EXERCISE DESCRIPTION: Every line with the string "запрет" in it belongs in your answer, so copy them all from the data.

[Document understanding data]
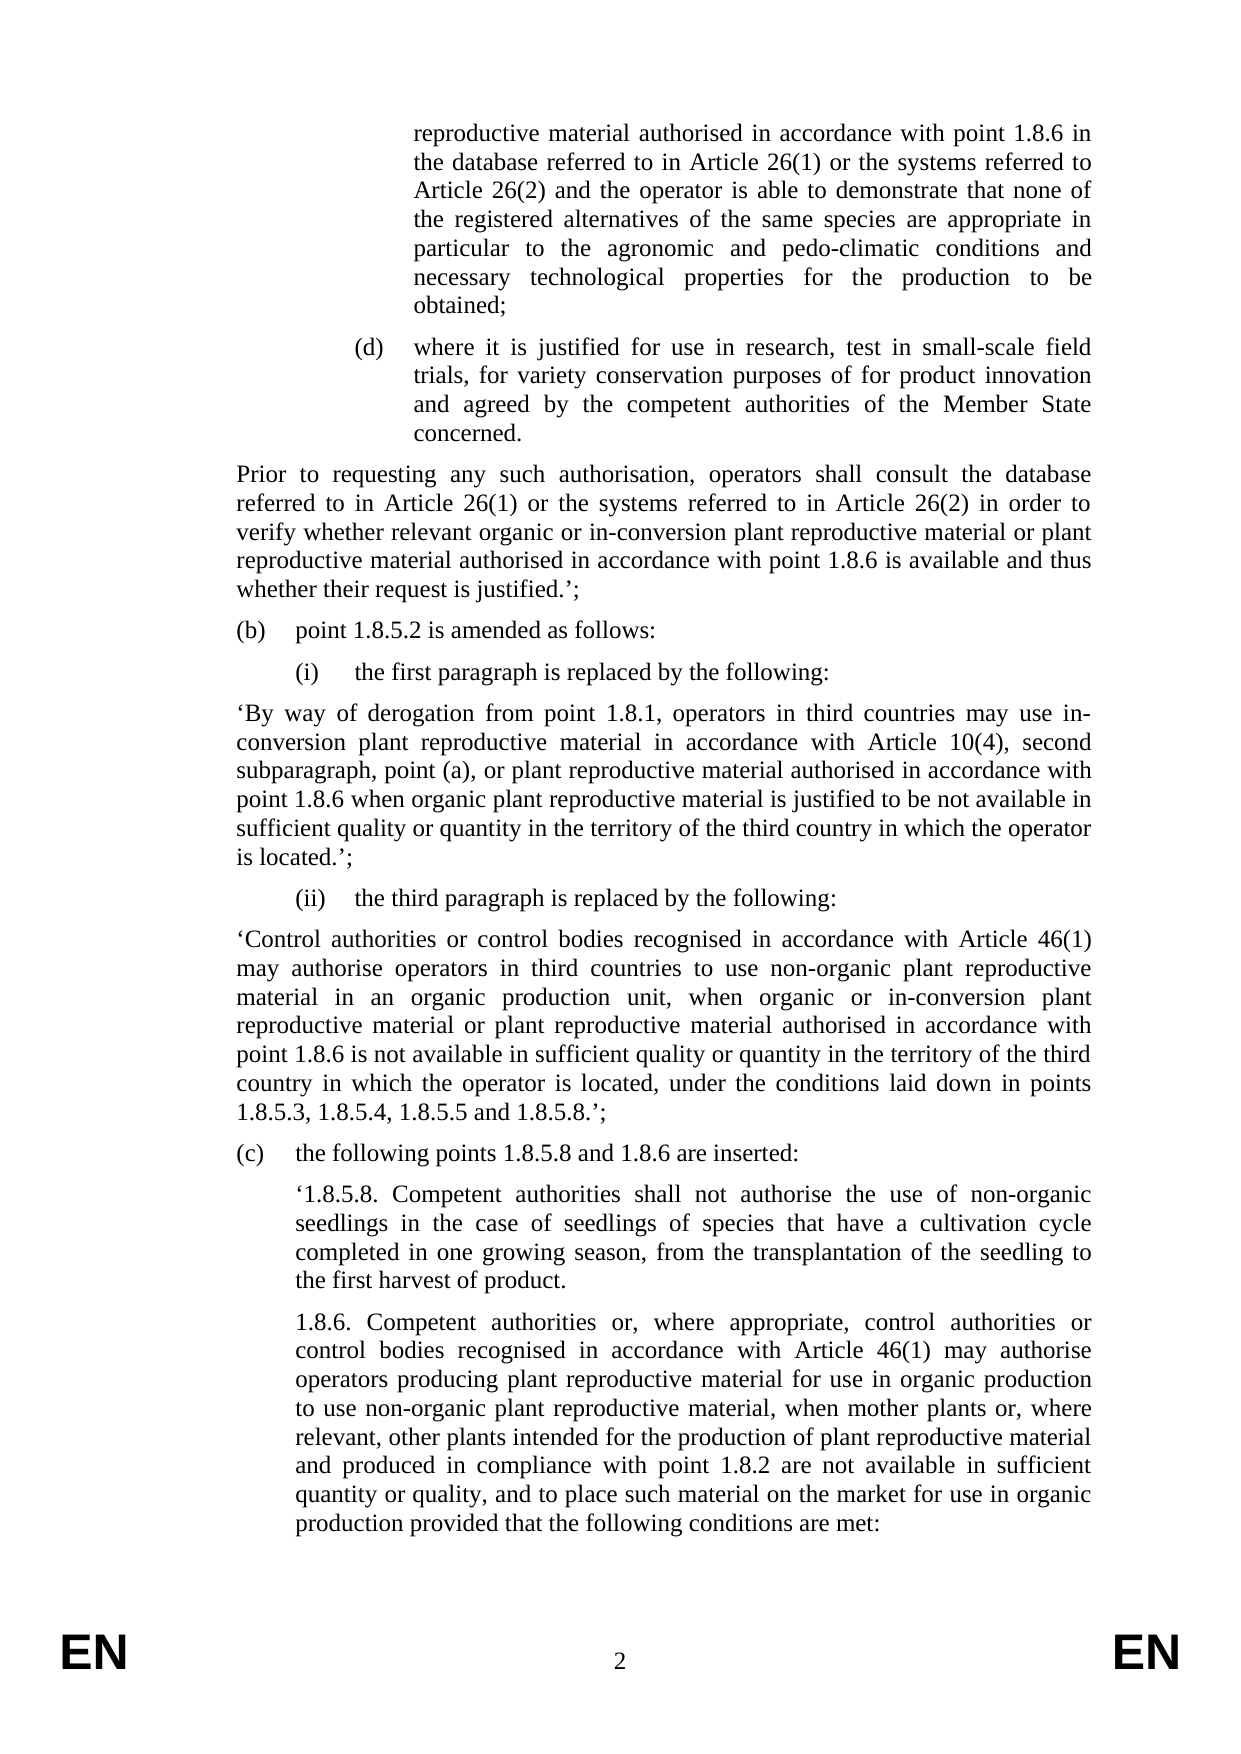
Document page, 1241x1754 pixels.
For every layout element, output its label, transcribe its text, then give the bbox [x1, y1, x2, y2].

text the following points 1.8.5.8 and 1.8.6 are inserted: [236, 1138, 1093, 1167]
text ‘Control authorities or control bodies recognised in accordance with Article 46(1) may authorise operators in third countries to use non-organic plant reproductive material in an organic production unit, when organic or in-conversion plant reproductive material or plant reproductive material authorised in accordance with point 1.8.6 is not available in sufficient quality or quantity in the territory of the third country in which the operator is located, under the conditions laid down in points 1.8.5.3, 1.8.5.4, 1.8.5.5 and 1.8.5.8.’; [236, 924, 1093, 1126]
list where it is justified for use in research, test in small-scale field trials, for variety conservation purposes of for product innovation and agreed by the competent authorities of the Member State concerned. [354, 332, 1093, 447]
text (ii) the third paragraph is replaced by the following: [295, 883, 1093, 912]
text point 1.8.5.2 is amended as follows: [236, 616, 1093, 644]
text (i) the first paragraph is replaced by the following: [295, 657, 1093, 686]
text Prior to requesting any such authorisation, operators shall consult the database referred to in Article 26(1) or the systems referred to in Article 26(2) in order to verify whether relevant organic or in-conversion plant reproductive material or plant reproductive material authorised in accordance with point 1.8.6 is available and thus whether their request is justified.’; [236, 459, 1093, 603]
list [354, 118, 1093, 319]
text 1.8.6. Competent authorities or, where appropriate, control authorities or control bodies recognised in accordance with Article 46(1) may authorise operators producing plant reproductive material for use in organic production to use non-organic plant reproductive material, when mother plants or, where relevant, other plants intended for the production of plant reproductive material and produced in compliance with point 1.8.2 are not available in sufficient quantity or quality, and to place such material on the market for use in organic production provided that the following conditions are met: [295, 1307, 1093, 1537]
text ‘1.8.5.8. Competent authorities shall not authorise the use of non-organic seedlings in the case of seedlings of species that have a cultivation cycle completed in one growing season, from the transplantation of the seedling to the first harvest of product. [295, 1179, 1093, 1294]
text ‘By way of derogation from point 1.8.1, operators in third countries may use in-conversion plant reproductive material in accordance with Article 10(4), second subparagraph, point (a), or plant reproductive material authorised in accordance with point 1.8.6 when organic plant reproductive material is justified to be not available in sufficient quality or quantity in the territory of the third country in which the operator is located.’; [236, 698, 1093, 871]
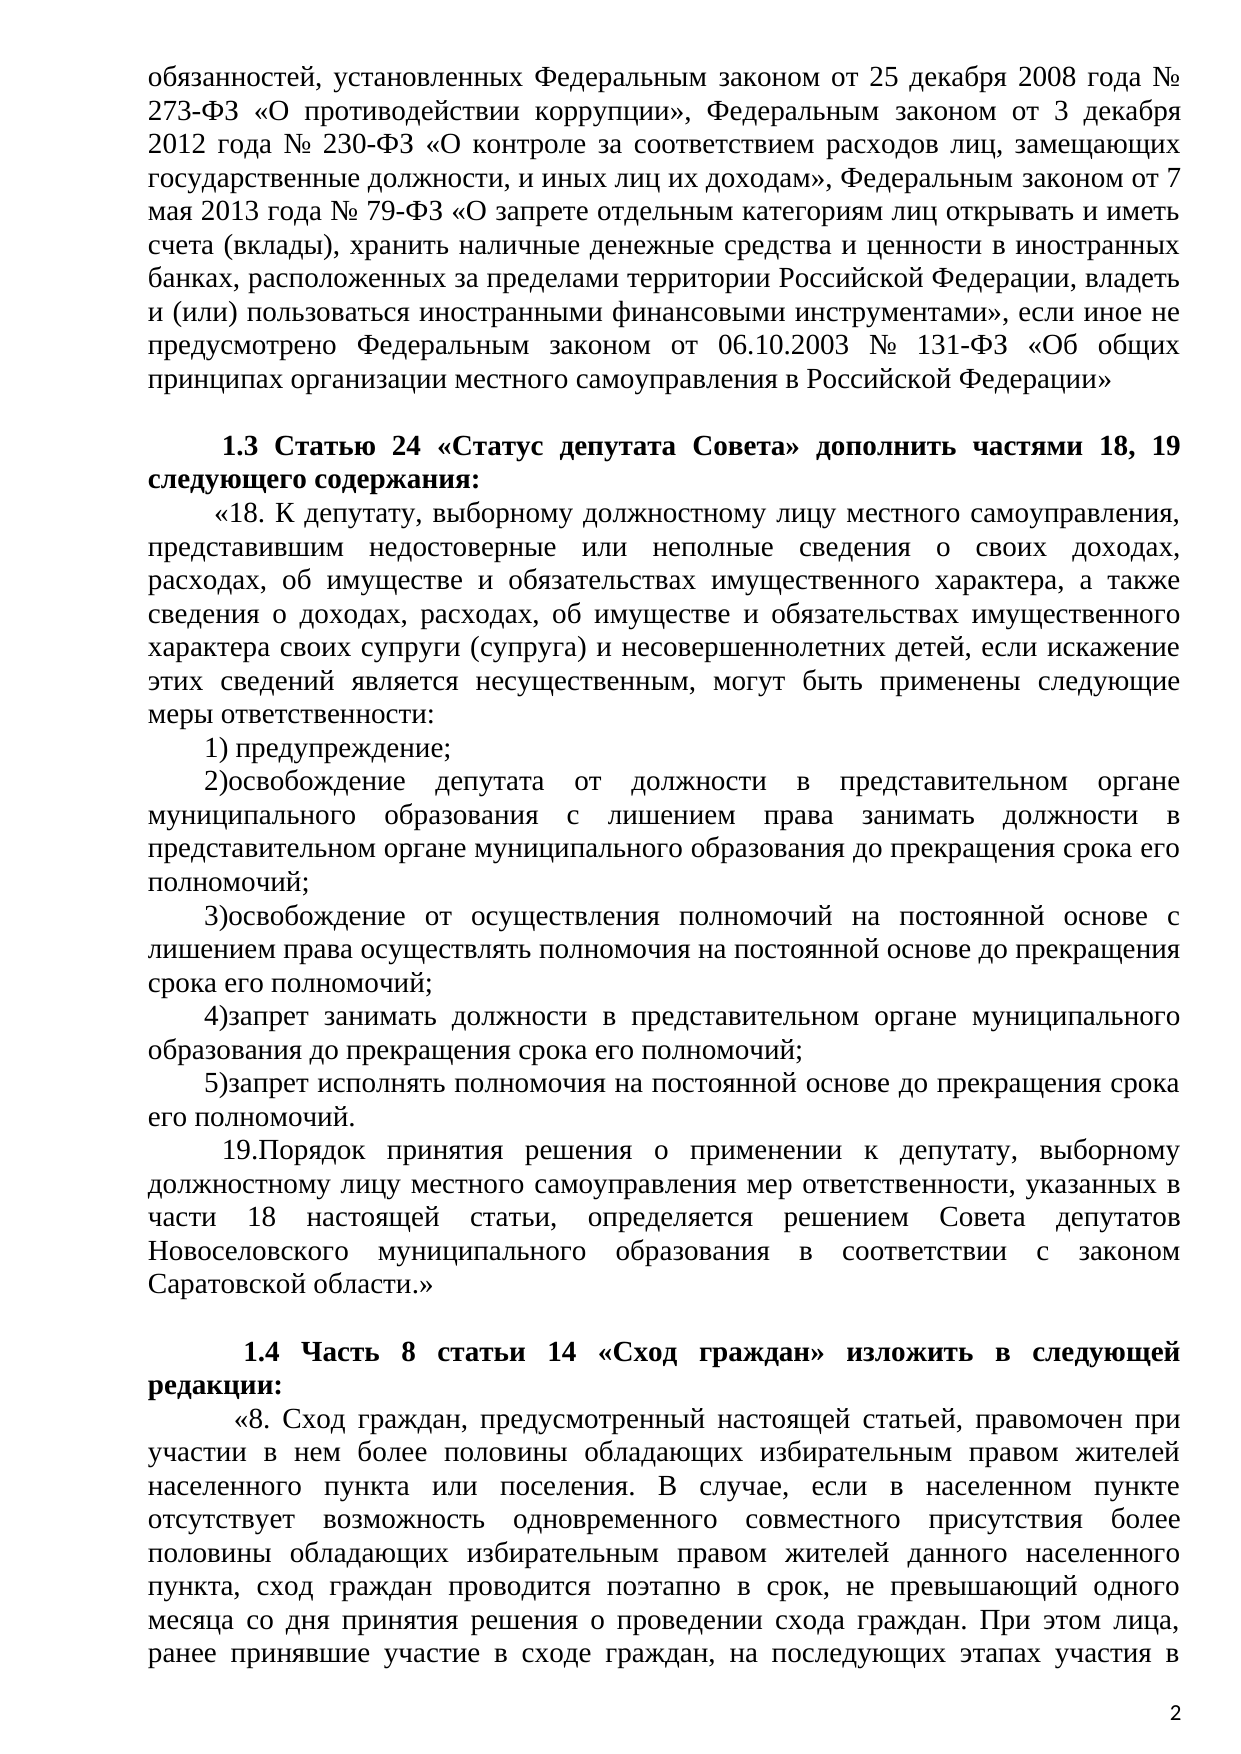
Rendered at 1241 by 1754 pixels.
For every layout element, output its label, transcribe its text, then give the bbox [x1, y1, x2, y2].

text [148, 59, 1181, 394]
text 4)запрет занимать должности в представительном органе муниципального образования до прекращения срока его полномочий; [148, 998, 1181, 1065]
text 1.4 Часть 8 статьи 14 «Сход граждан» изложить в следующей редакции: [148, 1334, 1181, 1401]
text 3)освобождение от осуществления полномочий на постоянной основе с лишением права осуществлять полномочия на постоянной основе до прекращения срока его полномочий; [148, 898, 1181, 998]
text 1) предупреждение; [148, 730, 1181, 763]
text 19.Порядок принятия решения о применении к депутату, выборному должностному лицу местного самоуправления мер ответственности, указанных в части 18 настоящей статьи, определяется решением Совета депутатов Новоселовского муниципального образования в соответствии с законом Саратовской области.» [148, 1132, 1181, 1300]
text 2)освобождение депутата от должности в представительном органе муниципального образования с лишением права занимать должности в представительном органе муниципального образования до прекращения срока его полномочий; [148, 763, 1181, 898]
text 1.3 Статью 24 «Статус депутата Совета» дополнить частями 18, 19 следующего содержания: [148, 428, 1181, 495]
text «18. К депутату, выборному должностному лицу местного самоуправления, представившим недостоверные или неполные сведения о своих доходах, расходах, об имуществе и обязательствах имущественного характера, а также сведения о доходах, расходах, об имуществе и обязательствах имущественного характера своих супруги (супруга) и несовершеннолетних детей, если искажение этих сведений является несущественным, могут быть применены следующие меры ответственности: [148, 495, 1181, 730]
text 5)запрет исполнять полномочия на постоянной основе до прекращения срока его полномочий. [148, 1065, 1181, 1132]
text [148, 1401, 1181, 1669]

PROBLEM SOLUTION:
text 4)запрет занимать должности в представительном органе муниципального образования до прекращения срока его полномочий; [148, 998, 1181, 1065]
text 5)запрет исполнять полномочия на постоянной основе до прекращения срока его полномочий. [148, 1065, 1181, 1132]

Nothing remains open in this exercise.